- Location: Piscataquis County, Maine
- Coordinates: 45°47′N 69°22′W﻿ / ﻿45.783°N 69.367°W
- Primary outflows: Ragged Stream
- Basin countries: United States
- Max. length: 6.5 mi (10.5 km)
- Max. width: 1.5 mi (2.4 km)
- Surface area: 2,605 acres (1,054 ha)
- Max. depth: 54 feet (16 m)
- Water volume: 42,029 acre⋅ft (51,842,000 m^{3})
- Surface elevation: 1,135 ft (346 m)

= Ragged Lake (Maine) =

Lake in Piscataquis County, Maine, United States

Ragged Lake is the source of Ragged Stream in the North Maine Woods. The original lake in Maine range 13 townships 2 and 3 was flooded and expanded by a concrete dam built 2 mi downstream.

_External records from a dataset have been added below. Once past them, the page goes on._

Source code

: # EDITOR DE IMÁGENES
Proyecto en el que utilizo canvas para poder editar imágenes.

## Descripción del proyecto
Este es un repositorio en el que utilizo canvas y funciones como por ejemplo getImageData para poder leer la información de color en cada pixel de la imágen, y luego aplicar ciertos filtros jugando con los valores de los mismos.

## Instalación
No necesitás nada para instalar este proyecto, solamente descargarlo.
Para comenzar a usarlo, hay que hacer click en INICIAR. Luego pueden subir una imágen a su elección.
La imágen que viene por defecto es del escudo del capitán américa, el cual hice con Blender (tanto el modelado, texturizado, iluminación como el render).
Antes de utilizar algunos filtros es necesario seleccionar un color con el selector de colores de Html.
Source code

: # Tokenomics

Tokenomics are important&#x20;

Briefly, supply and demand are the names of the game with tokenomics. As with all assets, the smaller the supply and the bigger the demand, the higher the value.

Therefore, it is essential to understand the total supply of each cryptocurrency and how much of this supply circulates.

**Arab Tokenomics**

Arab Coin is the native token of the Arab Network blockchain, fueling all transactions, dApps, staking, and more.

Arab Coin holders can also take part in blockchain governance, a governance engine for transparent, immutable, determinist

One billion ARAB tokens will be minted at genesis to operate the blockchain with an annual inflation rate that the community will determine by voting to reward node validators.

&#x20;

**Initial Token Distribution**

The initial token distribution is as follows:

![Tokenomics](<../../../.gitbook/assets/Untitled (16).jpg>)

The resulting reservoir created a large shallow area with two basins deeper than 30 ft. Summer dissolved oxygen concentrations are low in the deep basins. Conditions have become more favorable for fallfish and longnose sucker than for the native brook trout. Bear Brook enters the south end of the lake, and supports a spawning run of rainbow smelt. Ragged Stream flows 4 mi from the dam at the south end of Ragged Lake into the Caribou Lake arm of Chesuncook Lake.